An Evaluation Model for the Dissemination of Earthquake Emergency Information and Decision-Making Based on User Demand

Yi ZhangYan Zhou^*Qi ZhouYi ZhengShuya TangJinxu Yan

• Sichuan Earthquake Administration, Chengdu, China

To reduce the risks associated with earthquake relief decision-making and improve the efficiency of earthquake information services, this paper proposes a seismic emergency decision-making utility evaluation process and emergency information utility evaluation method based on the perception of user demand, starting from user needs. An evaluation model is constructed based on user preferences, information volume, and decision effectiveness. To enhance interpretability and model transparency, a bivariate quadratic polynomial function was adopted. This article explores the quantification of earthquake emergency information utility and the decision-making utility evaluation process. Based on decision-making scenarios involving the responses of emergency command institutions during domestic medium-to-strong earthquakes, this study investigates the diverse needs of earthquake relief command users for existing earthquake emergency information products. It establishes a user preference model using Bayesian methods, introduces information entropy into it, and constructs a quadratic polynomial function linking demand probability, information quantity, and utility to quantify the decision-making utility of information products.
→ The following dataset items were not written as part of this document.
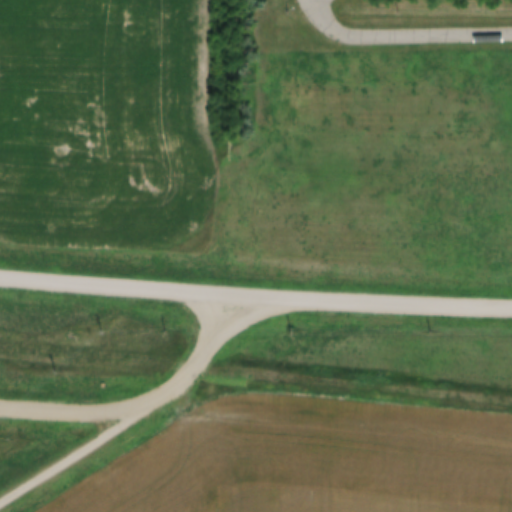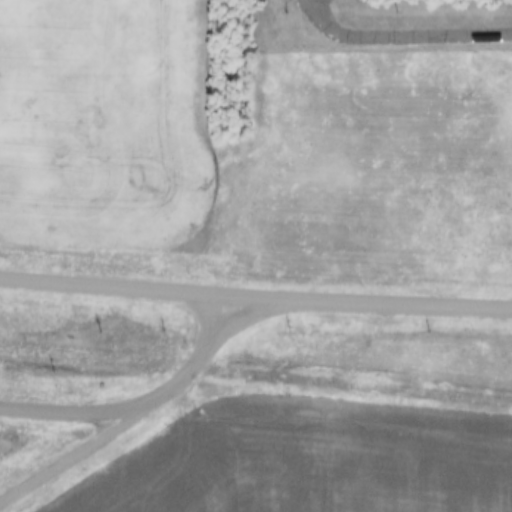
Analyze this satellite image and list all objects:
road: (335, 27)
road: (438, 35)
road: (255, 301)
road: (236, 325)
road: (139, 403)
road: (84, 448)
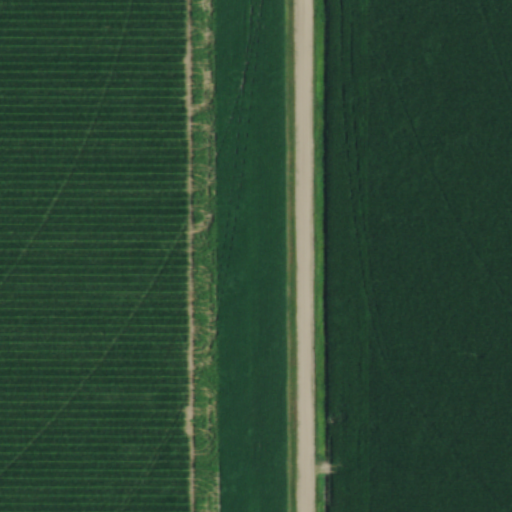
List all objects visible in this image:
road: (299, 256)
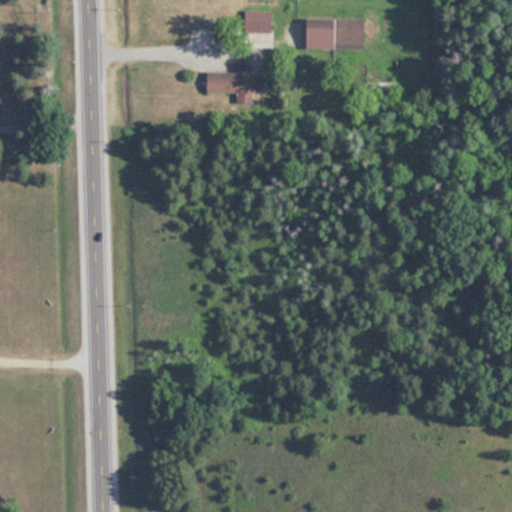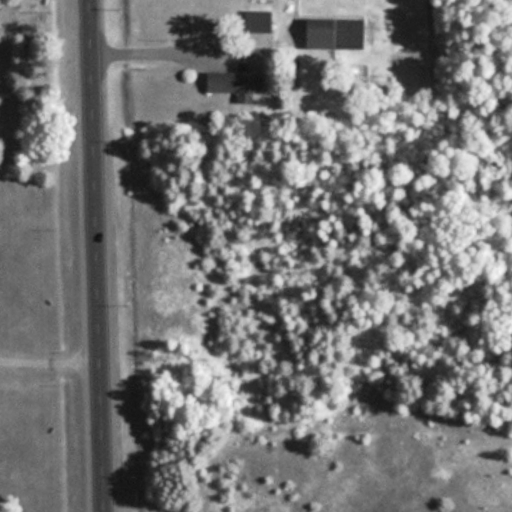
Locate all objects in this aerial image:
building: (259, 21)
building: (338, 33)
road: (155, 50)
building: (231, 82)
road: (46, 125)
road: (96, 255)
park: (305, 315)
road: (49, 361)
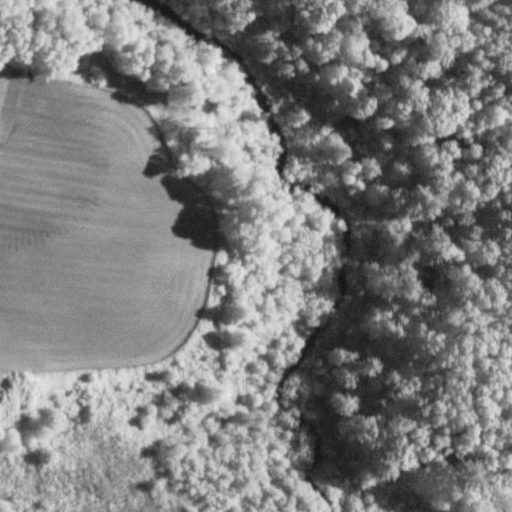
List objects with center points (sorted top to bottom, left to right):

Based on the threshold, effective information products were selected. Finally, the reliability was tested, and the results showed that the correlation coefficient (R2), root mean square error (RMSE), and bias of the modeling set were 0.8955, 0.6492, and 0.0033, respectively. In addition, a 5-fold cross-validation was conducted to confirm the model's robustness and stability across different data partitions. The 6.0-magnitude earthquake that occurred in Luxian County, Sichuan Province, in 2021 was used as an example to test the feasibility of the evaluation process, demonstrating the rationality and effectiveness of the model. This method provides a new approach for evaluating information utility in a set scenario, which is beneficial for improving the decision-making ability of earthquake resistance and disaster-relief management, and effectively reducing the losses caused by earthquakes.